At the start of the day, 49 players were set to take on whatever Saturday’s play held for them. Perhaps looking a bit brighter on the day was chip leader Paul Michaelis, who woke up on Saturday morning after spending his second day atop the leaderboard. Michaelis’ 1.27 million in chips was pretty much threatened by only one person – Mrakes, who was the only other player over a million chips with his 1.032 million chip stack. With pros such as Fatima Moreira de Melo, Marcin Horecki, Alex Foxen and Jason Wheeler lurking down the standings, however, that looked to be a situation that would change quickly.

Horecki was one of the players that had no fortune over the entirety of the Day 4 proceedings. On a 6-7-10-Q-9 board, Horecki faced a 103K chip bet out of Serhil Popovych that he didn’t believe. Horecki would make the call, only to see that Popovych probably caught up on the river against him after Popovych showed a 10-9 for the rivered two pair. Horecki didn’t show (perhaps an A-Q?) ash Popovych cracked the million-chip mark and Horecki dropped to around 200K in chips. Those would go into the center in a race between Horecki’s pocket Jacks and the Big Slick of Thomas Lentrodt moments later, which Horecki led until a cruel King came on the river to eliminate him from the tournament.

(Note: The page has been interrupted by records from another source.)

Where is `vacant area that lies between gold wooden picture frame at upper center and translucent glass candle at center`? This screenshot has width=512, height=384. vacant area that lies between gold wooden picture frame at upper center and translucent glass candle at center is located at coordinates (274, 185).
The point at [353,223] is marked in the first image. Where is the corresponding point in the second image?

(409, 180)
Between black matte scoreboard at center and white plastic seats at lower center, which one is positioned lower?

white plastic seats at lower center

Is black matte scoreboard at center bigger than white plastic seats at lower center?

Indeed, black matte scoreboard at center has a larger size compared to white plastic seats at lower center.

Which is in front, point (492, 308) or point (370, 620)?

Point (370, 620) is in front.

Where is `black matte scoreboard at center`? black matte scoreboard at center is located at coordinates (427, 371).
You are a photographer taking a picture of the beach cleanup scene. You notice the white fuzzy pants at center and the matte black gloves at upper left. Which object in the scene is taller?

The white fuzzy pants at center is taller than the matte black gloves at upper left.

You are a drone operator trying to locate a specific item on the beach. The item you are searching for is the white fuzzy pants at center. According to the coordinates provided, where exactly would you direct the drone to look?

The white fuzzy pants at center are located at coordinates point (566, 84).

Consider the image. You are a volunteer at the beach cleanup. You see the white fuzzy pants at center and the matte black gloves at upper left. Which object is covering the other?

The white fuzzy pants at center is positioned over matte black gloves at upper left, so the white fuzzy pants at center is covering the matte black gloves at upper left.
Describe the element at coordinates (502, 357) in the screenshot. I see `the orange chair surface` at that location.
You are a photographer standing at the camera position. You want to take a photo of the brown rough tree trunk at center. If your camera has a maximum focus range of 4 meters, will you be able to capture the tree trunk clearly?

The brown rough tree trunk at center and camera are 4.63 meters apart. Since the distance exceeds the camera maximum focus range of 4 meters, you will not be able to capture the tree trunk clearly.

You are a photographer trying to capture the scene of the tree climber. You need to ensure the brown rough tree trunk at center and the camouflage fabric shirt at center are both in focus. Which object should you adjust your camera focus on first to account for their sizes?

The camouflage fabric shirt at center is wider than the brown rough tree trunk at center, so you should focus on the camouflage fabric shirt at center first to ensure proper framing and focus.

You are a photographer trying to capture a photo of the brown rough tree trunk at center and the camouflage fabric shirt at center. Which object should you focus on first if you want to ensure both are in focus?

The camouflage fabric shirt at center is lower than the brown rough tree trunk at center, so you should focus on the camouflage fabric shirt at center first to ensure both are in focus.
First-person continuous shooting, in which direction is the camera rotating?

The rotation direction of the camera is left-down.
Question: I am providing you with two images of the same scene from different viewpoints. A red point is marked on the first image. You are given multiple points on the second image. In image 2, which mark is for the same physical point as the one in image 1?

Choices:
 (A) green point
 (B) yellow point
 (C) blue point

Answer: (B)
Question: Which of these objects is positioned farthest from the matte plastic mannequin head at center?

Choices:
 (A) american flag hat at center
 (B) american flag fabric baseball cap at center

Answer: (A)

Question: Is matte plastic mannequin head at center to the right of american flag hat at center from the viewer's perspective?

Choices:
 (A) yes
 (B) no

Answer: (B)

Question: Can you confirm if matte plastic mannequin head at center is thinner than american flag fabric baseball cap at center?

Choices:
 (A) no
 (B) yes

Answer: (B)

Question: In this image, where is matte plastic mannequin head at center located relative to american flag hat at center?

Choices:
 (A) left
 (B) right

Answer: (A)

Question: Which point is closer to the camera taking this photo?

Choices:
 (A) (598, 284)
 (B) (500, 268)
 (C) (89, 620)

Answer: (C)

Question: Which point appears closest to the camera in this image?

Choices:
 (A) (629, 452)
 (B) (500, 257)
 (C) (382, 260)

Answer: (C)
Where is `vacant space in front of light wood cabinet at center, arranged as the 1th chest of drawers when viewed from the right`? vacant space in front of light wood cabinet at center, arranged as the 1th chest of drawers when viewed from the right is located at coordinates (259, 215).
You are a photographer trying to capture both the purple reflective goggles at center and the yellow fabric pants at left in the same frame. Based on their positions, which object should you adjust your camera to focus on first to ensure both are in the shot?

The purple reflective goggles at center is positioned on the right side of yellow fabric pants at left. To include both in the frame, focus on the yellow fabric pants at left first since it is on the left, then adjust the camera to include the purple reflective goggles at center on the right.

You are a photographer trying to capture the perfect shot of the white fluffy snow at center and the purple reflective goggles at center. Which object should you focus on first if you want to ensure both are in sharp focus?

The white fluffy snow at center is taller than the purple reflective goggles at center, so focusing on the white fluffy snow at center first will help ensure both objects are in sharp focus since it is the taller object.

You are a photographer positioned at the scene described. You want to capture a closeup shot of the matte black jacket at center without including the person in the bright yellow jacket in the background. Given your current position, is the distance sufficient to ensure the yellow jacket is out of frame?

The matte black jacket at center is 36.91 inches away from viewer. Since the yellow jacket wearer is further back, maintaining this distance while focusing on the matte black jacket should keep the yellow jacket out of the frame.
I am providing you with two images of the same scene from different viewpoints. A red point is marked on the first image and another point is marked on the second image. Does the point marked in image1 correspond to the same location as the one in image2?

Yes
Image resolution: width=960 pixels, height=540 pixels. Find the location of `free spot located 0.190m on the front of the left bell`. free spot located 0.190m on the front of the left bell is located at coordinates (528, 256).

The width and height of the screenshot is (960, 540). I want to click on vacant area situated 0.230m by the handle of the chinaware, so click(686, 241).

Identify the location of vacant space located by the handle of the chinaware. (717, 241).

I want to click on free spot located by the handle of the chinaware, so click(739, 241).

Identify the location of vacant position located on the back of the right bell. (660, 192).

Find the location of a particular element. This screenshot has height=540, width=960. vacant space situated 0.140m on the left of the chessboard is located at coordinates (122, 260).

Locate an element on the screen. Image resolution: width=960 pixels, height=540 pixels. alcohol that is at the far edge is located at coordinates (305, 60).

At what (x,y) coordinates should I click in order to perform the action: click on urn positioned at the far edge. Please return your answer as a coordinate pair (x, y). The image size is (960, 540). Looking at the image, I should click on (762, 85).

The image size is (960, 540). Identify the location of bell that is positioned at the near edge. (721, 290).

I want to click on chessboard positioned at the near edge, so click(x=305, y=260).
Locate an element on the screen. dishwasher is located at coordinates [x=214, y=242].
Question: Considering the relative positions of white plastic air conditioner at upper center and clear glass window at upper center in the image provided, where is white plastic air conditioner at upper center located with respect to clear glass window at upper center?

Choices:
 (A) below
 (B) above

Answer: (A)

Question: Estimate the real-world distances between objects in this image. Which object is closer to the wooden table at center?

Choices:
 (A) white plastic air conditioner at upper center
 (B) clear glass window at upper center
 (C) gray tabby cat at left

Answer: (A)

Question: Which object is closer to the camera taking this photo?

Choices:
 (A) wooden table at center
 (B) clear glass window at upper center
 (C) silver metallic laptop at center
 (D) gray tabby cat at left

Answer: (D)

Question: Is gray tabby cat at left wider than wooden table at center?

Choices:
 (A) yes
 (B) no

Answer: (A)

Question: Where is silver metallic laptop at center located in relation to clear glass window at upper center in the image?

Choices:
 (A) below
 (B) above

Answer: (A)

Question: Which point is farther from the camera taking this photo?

Mrakes, on the other hand, was heading in the opposite direction. He eliminated Dermot Blain when Blain put his remaining chips on the line against Mrakes. Once again it was a race, Mrakes’ pocket treys against Blain’s K-Q off suit, but this situation ended much quicker than Horecki’s. The 3-J-3 flop gave “only” quads to Mrakes to leave Blain drawing dead immediately; after a meaningless turn and river, Blain packed his bags as Mrakes stacked up his 1.44 million chips.

Mrakes was amongst the leaders at this point but, after the tournament was redrawn with 24 players to go, he firmly grabbed the top slot. Mrakes raised the betting to 60K and Hon Cheong Lee didn’t hesitate on putting in the three-bet of 180K. After Mrakes called, a 4-4-4 flop was dealt that might have slowed down some players. Mrakes did, checking his option, but Lee fired off 110K that Mrakes called. An eight on the turn brought another check-call out of Mrakes, this time for 225K of Lee’s chips. When a seemingly innocent deuce came on the river, Mrakes checked again and the fireworks were lit.

Lee pushed out the remainder of his stack, totaling over 850K, and Mrakes was put to a decision of calling off a huge amount of his chips or making a quantum leap upwards in the tournament. After the deliberation, Mrakes boldly made the call and it was the right move. On the 4-4-4-8-2 board, all Lee could muster was a Q-7 to play the flopped set of fours. Mrakes wasn’t much better with his A-10, but it was enough to win the hand, eliminate Lee and push Mrakes to 3.89 million chips and a solid chip lead.

Mrakes continued to expand on that chip stack, even able to withstand doubling up an opponent, before the final bell rung. He will enter Day 5 a massive chip leader and a prohibitive favorite for making the final table:

1. Michal Mrakes, 4.945 million
2. Valentyn Shabelnyk, 3.225 million
3. Robert Heidorn, 2.485 million
4. Jason Wheeler, 2.4 million
5. Colin Robinson, 2.085 million
6. Navot Golan, 1.955 million
7. Matas Cimbolas, 1.615 million
8. Thomas Lentrodt, 1.52 million
9. Harry Lodge, 1.36 million
10. Pierre Calamusa, 900,000

With 15 players left, the minimum payday for those still standing is €38,400. That is small change compared to what the eventual champion will walk off with on Monday night. That fortunate player will step away from Prague with a great Christmas present of €775,000.